The wind industry and wildlife conservationists have been studying the severity of wind-power bird kills. We chatted with experts from both sides, asking Do Wind Turbines Really Kill Birds?
The debate has stewed for years: Do wind turbines really deserve the nickname “bird cuisinarts,” or has the problem been blown out of proportion by overly concerned wildlife conservationists?
We’re on the verge of a renewable energy revolution, and the wind industry is anxious to commence full-scale development. But conservationists are warning that more attention to wildlife impact is needed to ensure that the quest for clean power doesn’t do unintentional harm to wildlife.
There is much yet to learn about the issue — why do birds and bats collide with turbines? What can be done to avoid these collisions? Is there really a problem at all? While many studies have been conducted, they’re quickly becoming outdated. New research is underway (see “To Learn More” at the end of this article), and as we eagerly await the results, we attempted to gain a better understanding by talking to conservation and wind industry experts who have studied the evolving relationship between wind turbines and avian wildlife.
Laurie Jodziewicz, communications and policy specialist for the American Wind Energy Association
What are your views on the severity of the wind industry’s impact on birds, bats and other wildlife? Do Wind Turbines Really Kill Birds?
LJ: The wind industry takes any potential impacts to wildlife and its habitat very seriously. When many people think of wind turbines and bird fatalities, Altamont Pass Wind Resource Area in California usually comes to mind, where unfortunately a large number of birds have died. This facility was the first commercial wind project here in the United States and was installed without understanding that there might be impacts to the raptor population in the area. Today, we wouldn’t construct a project in that same area, and subsequent projects did a much better job at considering impacts to birds before construction began. These pre-construction studies help us better understand how to mitigate impacts and are now part and parcel of the development process.

Data records
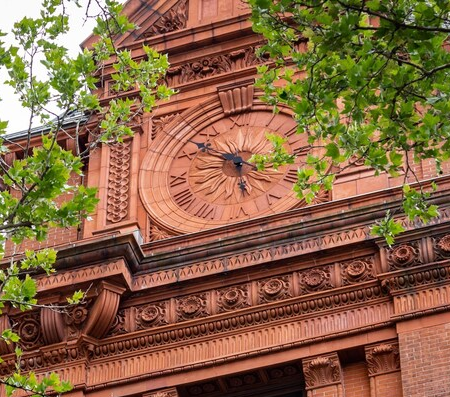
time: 5:51
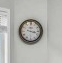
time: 3:17
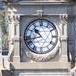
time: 10:42
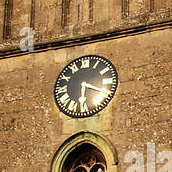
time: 6:18
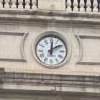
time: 12:09
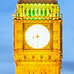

PROBLEMS TO SOLVE:
[A] In the article on wind turbines and birds, which wind facility usually comes to mind when people think of turbines and bird fatalities?
[B] Write the next part of the article on wind turbines and birds, picking up after its last sentence.

ANSWERS IN ORDER:
[A] Altamont Pass Wind Resource Area in California.

[B]
Outside of Altamont Pass, we haven’t seen any projects that have significant impacts on birds. Unfortunately, birds collide with many things — often stationary objects — and we aren’t seeing any big mortality events at wind facilities like you see at communication towers. Even if we got 100 percent of our electricity from wind turbines, bird mortality wouldn’t be even close to that which is caused by communication towers, buildings, automobiles or even cats.
It’s a different story with bats. A significant number of bats have been killed at a location in West Virginia, which we were not expecting. We here at the American Wind Energy Association partnered with Bat Conservation International, the U.S. Fish and Wildlife Service and the National Renewable Energy Laboratory to create the Bats and Wind Energy Cooperative. We’re looking at tools such as ultrasonic sound to warn bats and direct them away from the turbines. Implementing small changes with low economic impact to a project might be the answer for some locations with high mortality rates.
What needs to happen in order to move ahead with renewable energy development, without placing further strain on wildlife?
LJ: It’s going to center around siting. I think the industry has had a good track record. We were all concerned about the impact we saw on bat populations, but we responded immediately, and the good news is we haven’t had other big issues come up. Looking ahead, we will have the Wind Turbine Guidelines Advisory Committee. It’s a federal committee composed of industry, state, conservation groups and more. They all have a stake in trying to minimize wildlife impacts and they’re putting together a national framework of voluntary guidelines for development of wind power.
At the same time, wind projects have to comply with federal regulations such as the Endangered Species Act, Migratory Bird Treaty Act and other wildlife protection laws. One of the challenges for the advisory committee is to find a way to make their recommendations for the siting guidelines fit into all of those laws.
They have a lot of work to do! But the people who are involved are putting a huge amount of time and effort into getting this right, because I think everyone understands how important wildlife-friendly wind development is.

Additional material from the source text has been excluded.